- [DIRECTIVE]
Please rewrite the lines below, changing "Monday" to "Thursday" everywhere it occurs and keeping everything else the same. Omit the pictures from your answer.

- [Saved data entries]
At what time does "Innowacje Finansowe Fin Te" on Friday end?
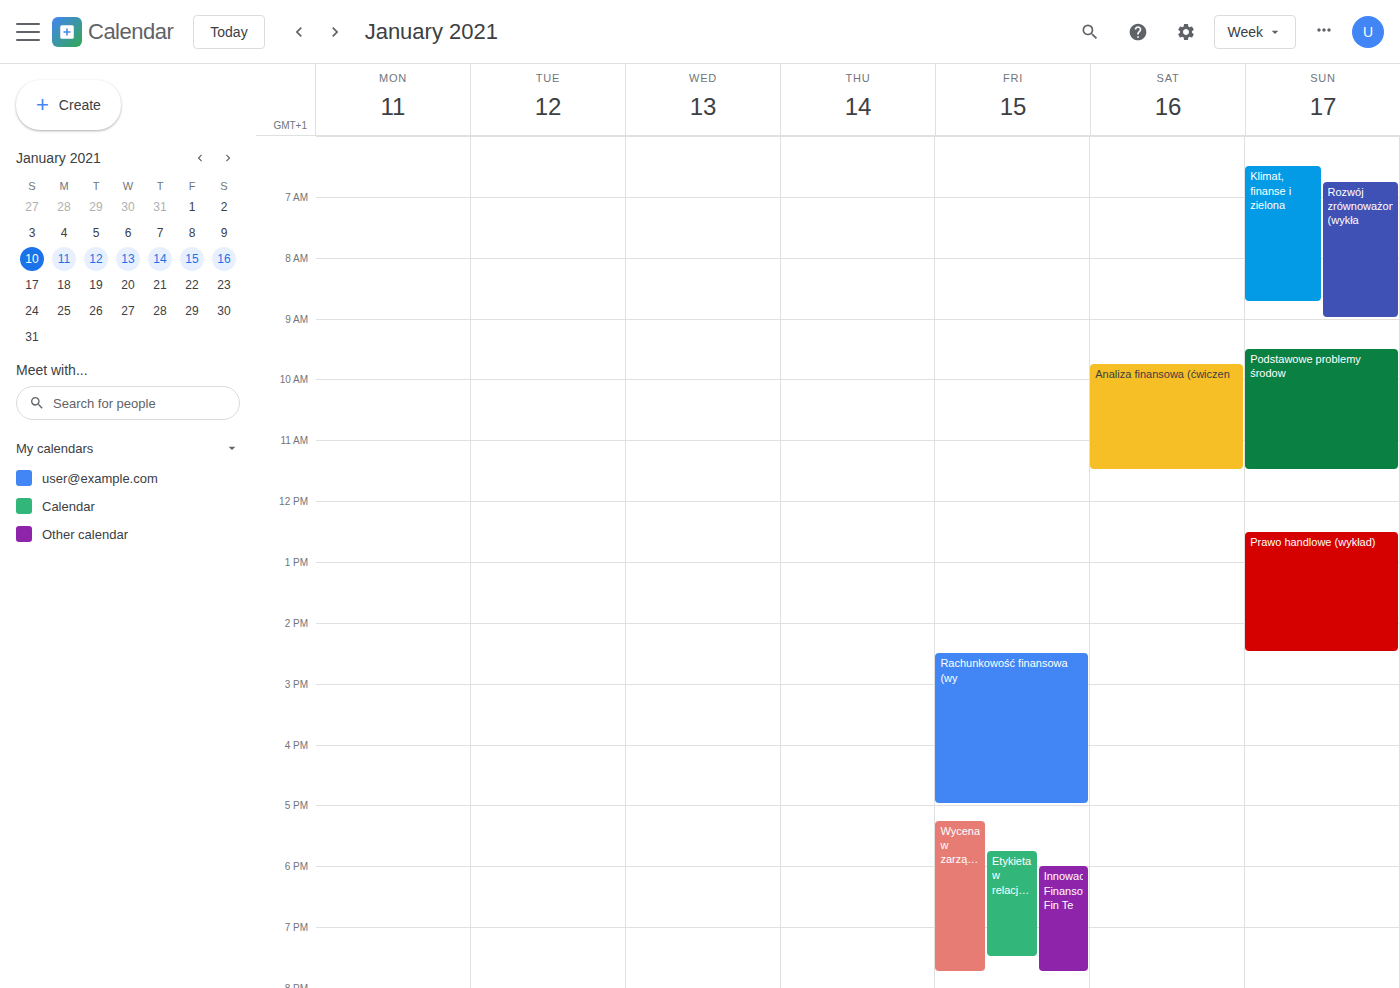
7:45 PM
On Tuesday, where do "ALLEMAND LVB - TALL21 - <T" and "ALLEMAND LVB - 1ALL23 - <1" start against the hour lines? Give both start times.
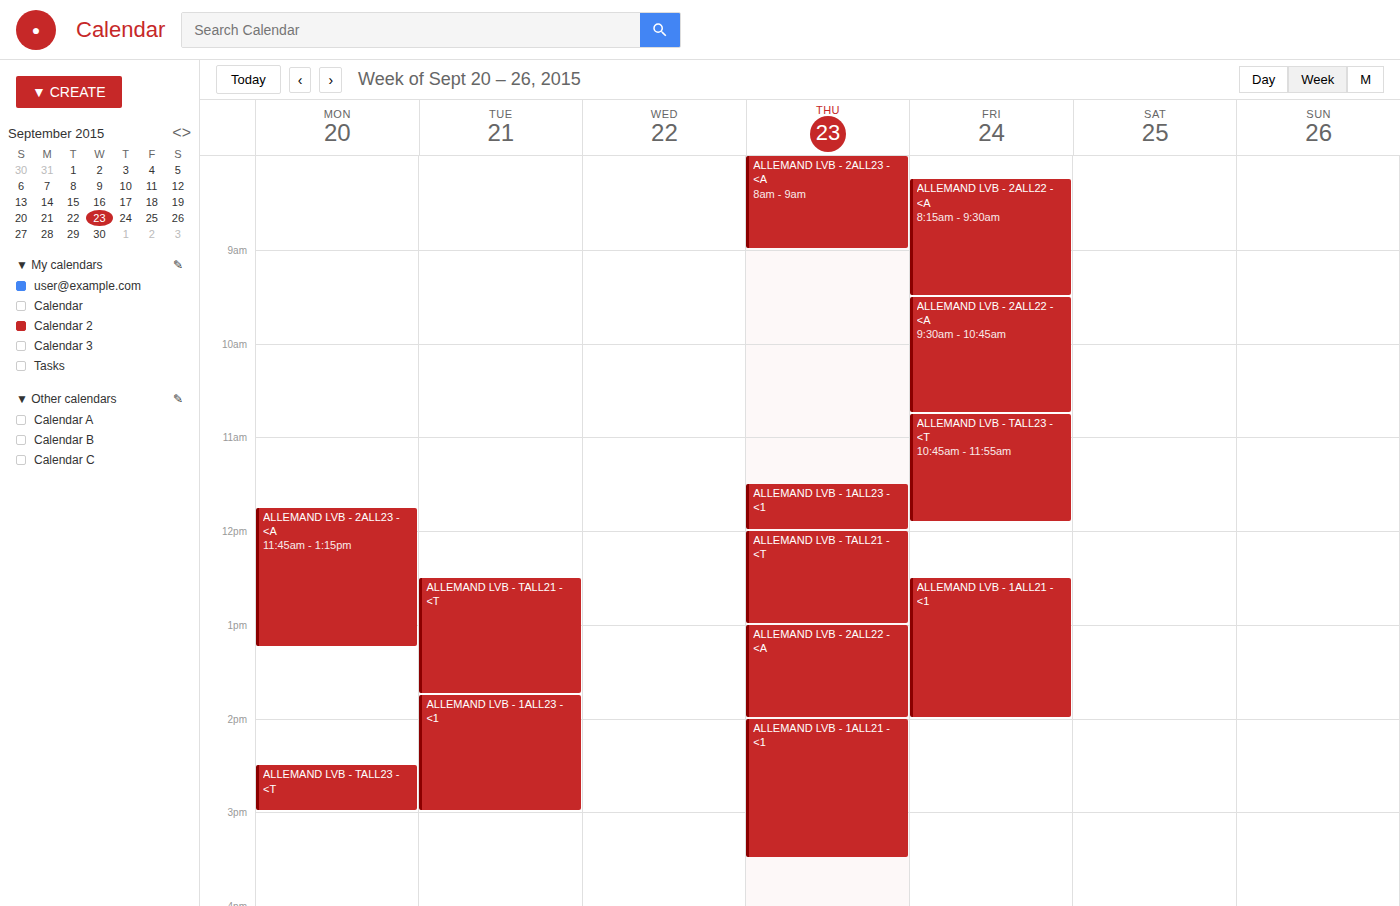
"ALLEMAND LVB - TALL21 - <T": 12:30 PM, halfway between the 12 PM and 1 PM lines. "ALLEMAND LVB - 1ALL23 - <1": 1:45 PM, neither: three quarters of the way from the 1 PM line to the 2 PM line.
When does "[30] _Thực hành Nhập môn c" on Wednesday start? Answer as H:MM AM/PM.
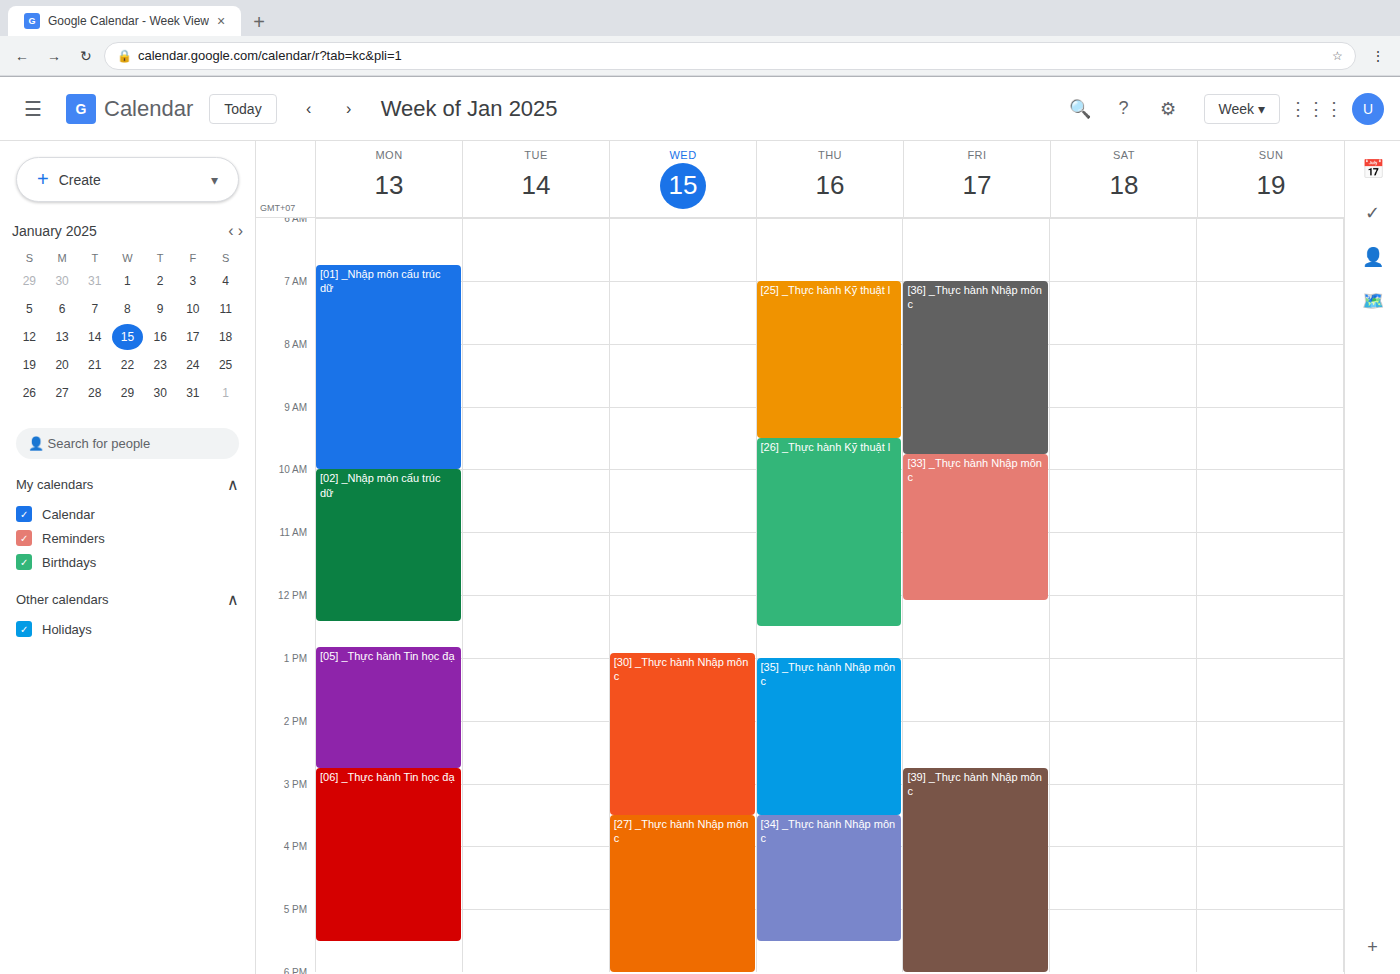
12:55 PM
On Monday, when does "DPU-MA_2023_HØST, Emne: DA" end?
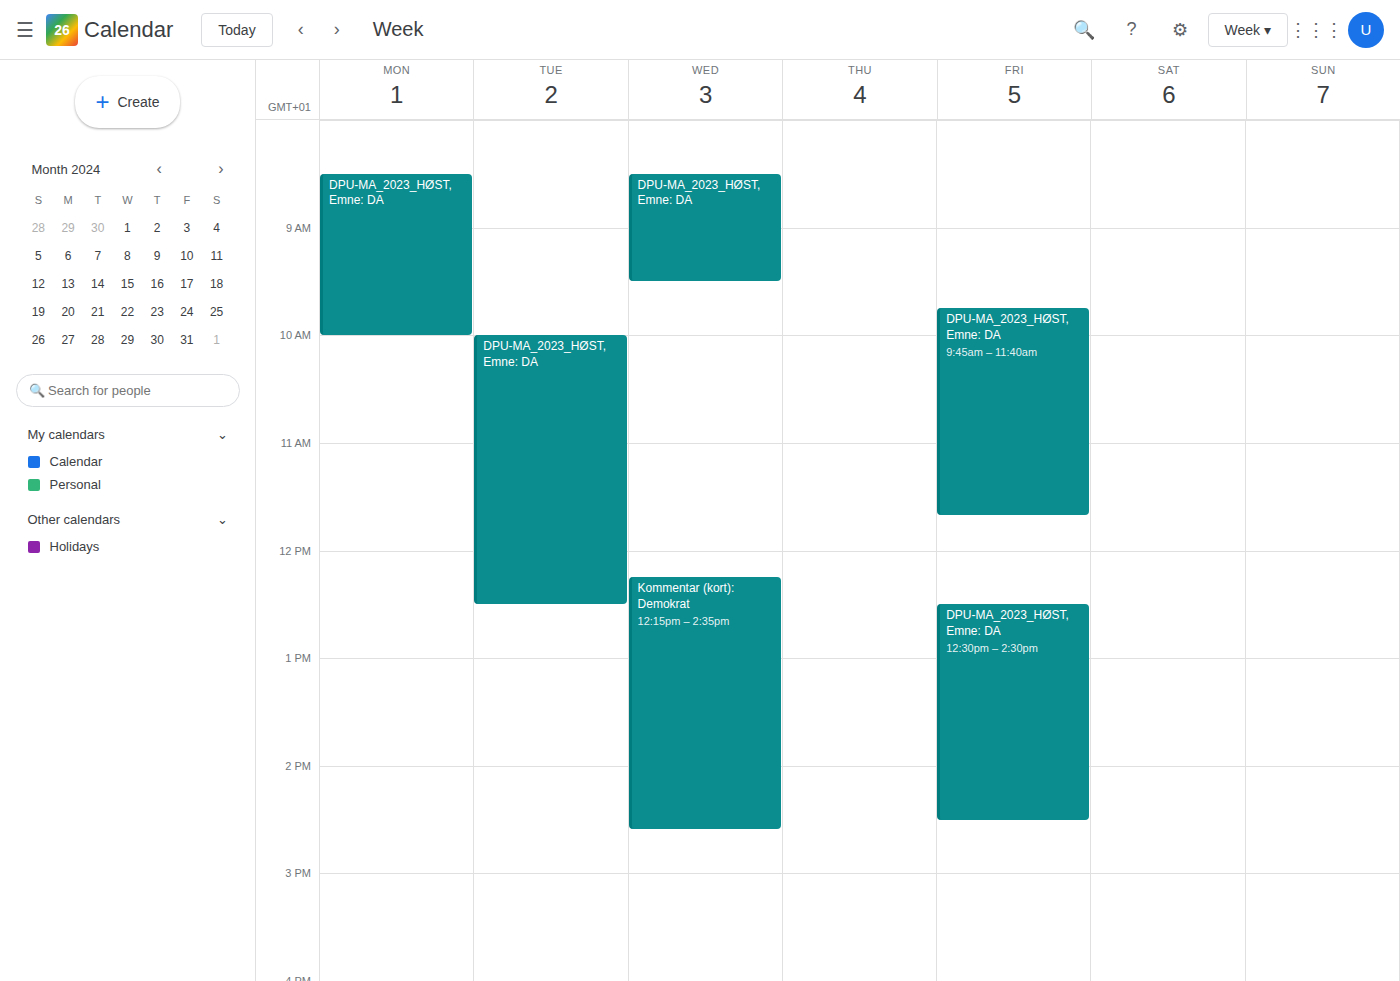
10:00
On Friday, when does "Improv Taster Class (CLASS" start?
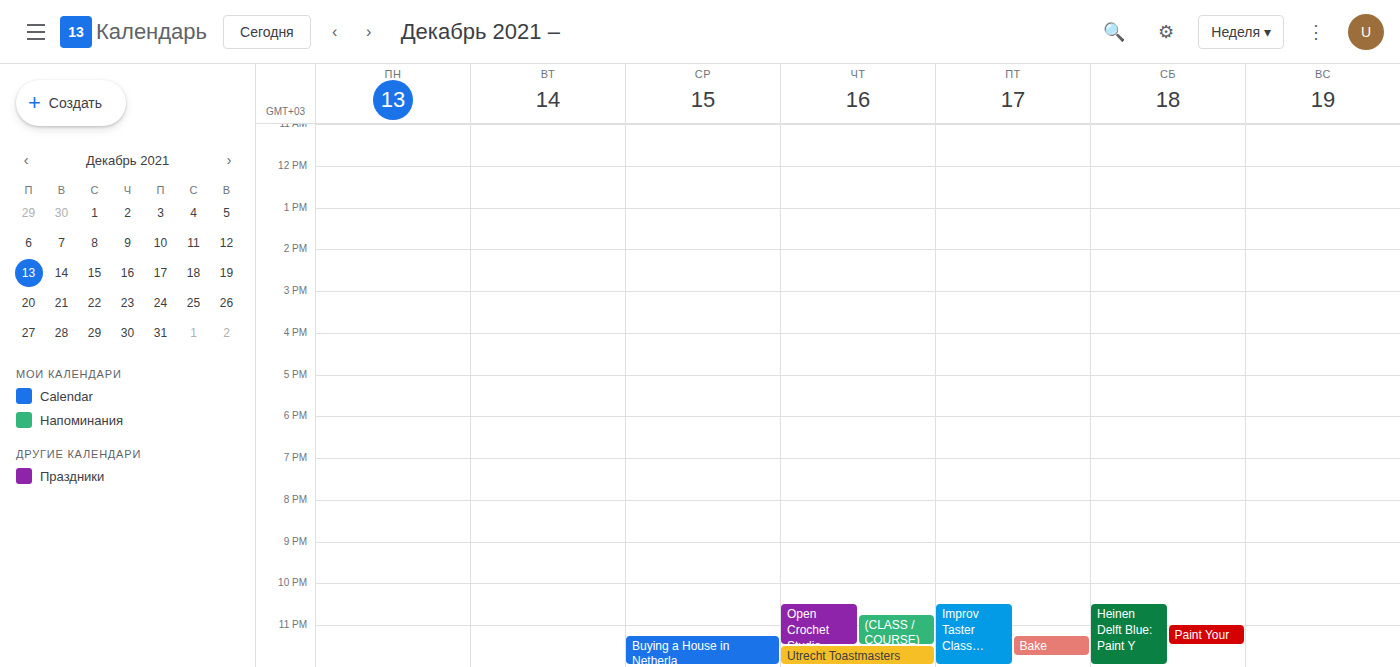
10:30 PM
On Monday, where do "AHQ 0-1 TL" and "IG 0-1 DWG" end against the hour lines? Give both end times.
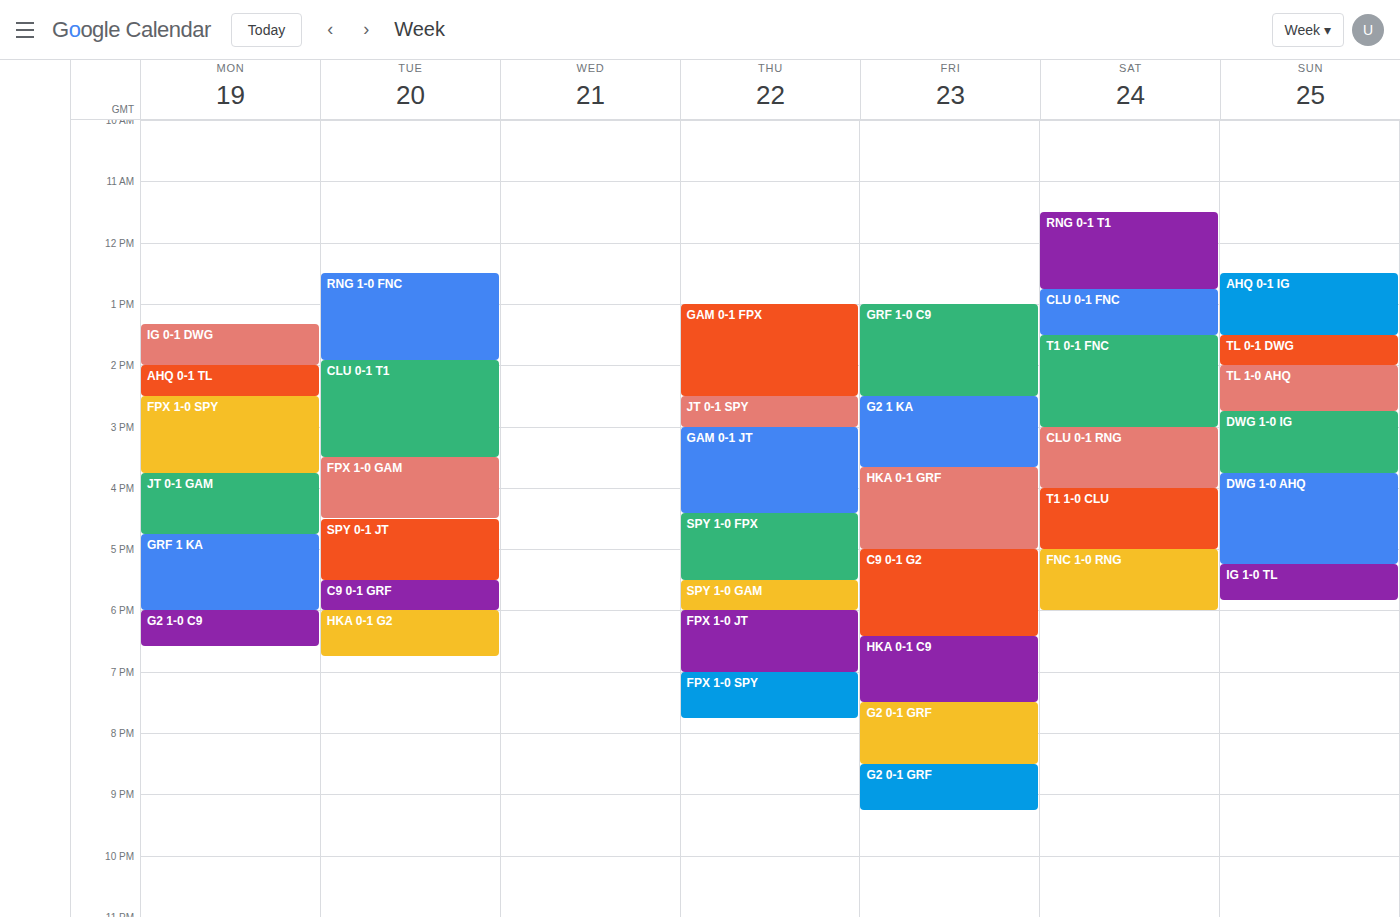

- [WRITTEN REPLY]
At what time does "Innowacje Finansowe Fin Te" on Friday end?
7:45 PM
On Tuesday, where do "ALLEMAND LVB - TALL21 - <T" and "ALLEMAND LVB - 1ALL23 - <1" start against the hour lines? Give both start times.
"ALLEMAND LVB - TALL21 - <T": 12:30 PM, halfway between the 12 PM and 1 PM lines. "ALLEMAND LVB - 1ALL23 - <1": 1:45 PM, neither: three quarters of the way from the 1 PM line to the 2 PM line.
When does "[30] _Thực hành Nhập môn c" on Wednesday start? Answer as H:MM AM/PM.
12:55 PM
On Thursday, when does "DPU-MA_2023_HØST, Emne: DA" end?
10:00
On Friday, when does "Improv Taster Class (CLASS" start?
10:30 PM
On Thursday, where do "AHQ 0-1 TL" and "IG 0-1 DWG" end against the hour lines? Give both end times.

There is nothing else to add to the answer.